■ Text for analysis ■
P(i -> f) = 1/hbar^2 (<psi(final) lHl psi(initial)>)^2(integral of f(t)e^(i(E(final)-E(initial))t/hbar)dt from t(initial) to t(final)
The Attempt at a Solution
the wave function is subject to H(t); H(t) can be factored into a time independent operator, H, and a time dependent piece, f(t), which does not operate on the wave function.
hence H(t) = Hf(t)
It would be really annoying to type out my work so ill try and explain what I am stuck on.
V1 basically acts as an infinite potential barrier at x= a/2.
I initially tried solving shrodingers eq with V(x) = V1.
My intuition tells me that in order to solve this differential equation I need to use a Laplace transformation, however when I try to work it out, I get an answer that I know isn't correct (i.e. psi(x) = 0).
So I scraped that plan and solved schodingers eq for two wave functions, one for (0<x<a/2) and the second for (a/2<x<a).
This worked out ok; I was not sure how to pick the coefficients for each wave function, I am assuming they need to be continuos at x=a/2, but also equal to zero at x=0, x=a/2,x=a ?

■ Supplied records ■
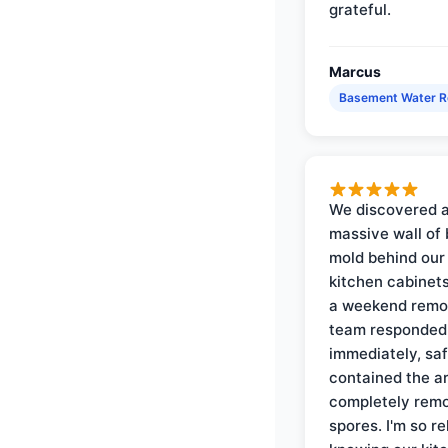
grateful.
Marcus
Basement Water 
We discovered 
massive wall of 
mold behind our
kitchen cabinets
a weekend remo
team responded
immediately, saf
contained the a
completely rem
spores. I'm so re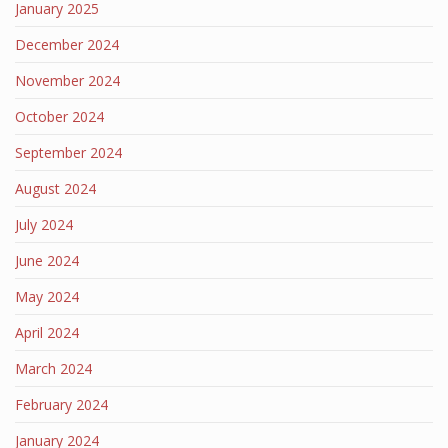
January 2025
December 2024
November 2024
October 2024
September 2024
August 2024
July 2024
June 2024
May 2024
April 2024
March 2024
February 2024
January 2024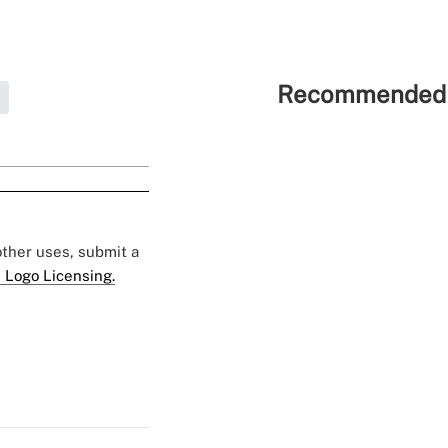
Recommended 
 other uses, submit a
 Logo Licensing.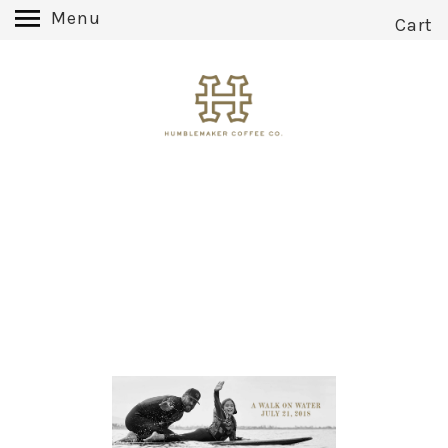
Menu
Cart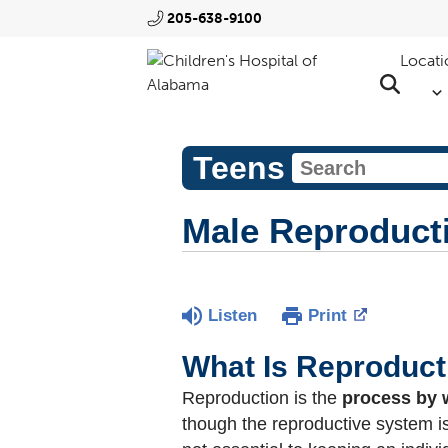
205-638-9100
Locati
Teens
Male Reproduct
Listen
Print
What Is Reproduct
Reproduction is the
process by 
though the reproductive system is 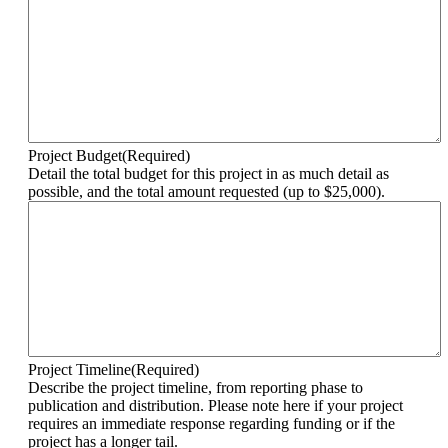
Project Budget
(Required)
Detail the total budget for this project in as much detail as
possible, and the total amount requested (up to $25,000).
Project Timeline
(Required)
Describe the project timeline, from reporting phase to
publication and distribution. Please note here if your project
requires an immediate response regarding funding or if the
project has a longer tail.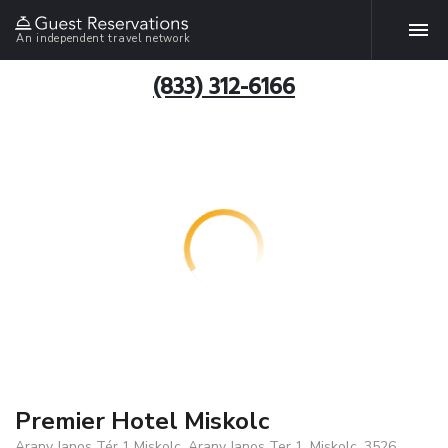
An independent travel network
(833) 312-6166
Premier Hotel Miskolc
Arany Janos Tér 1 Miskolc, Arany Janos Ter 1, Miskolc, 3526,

■ Exercise requirements ■
A) Repeat the quantum mechanics post from "The Attempt at" to "psi(x) = 0).".
B) Condense the paragraph of the quantum mechanics post that begins "My intuition tells me" into a single shorter sentence that keeps its main facts.
C) Resume the quantum mechanics post after its last sentence.
The rows are separate material, unrelated to the quantum mechanics post.

■ Answers to this exercise ■
A)
The Attempt at a Solution
the wave function is subject to H(t); H(t) can be factored into a time independent operator, H, and a time dependent piece, f(t), which does not operate on the wave function.
hence H(t) = Hf(t)
It would be really annoying to type out my work so ill try and explain what I am stuck on.
V1 basically acts as an infinite potential barrier at x= a/2.
I initially tried solving shrodingers eq with V(x) = V1.
My intuition tells me that in order to solve this differential equation I need to use a Laplace transformation, however when I try to work it out, I get an answer that I know isn't correct (i.e. psi(x) = 0).

B) A Laplace transform seemed the right way to solve the differential equation, but working it out gave psi(x) = 0, an answer known to be incorrect.

C)
Furthermore, for the relation H(t) = Hf(t), I am not sure what H or f(t) are.
Since I took took the δ(x-a/2) into account by deriving two wave functions, I made an educated guess and took H=k, and f(t) =1 (-t1<t<t1) and f(t)=0 (t1<t<t2).
I put all this mess into the equation given above for P(i -> f) and simplified, continued simplifying, and eventually decided to request assistance from the internet.
Usually our HW problems aren't this tedious so I think I probably set the problem up completely wrong.
Can anyone share some wisdom to a tired, haggard undergrad?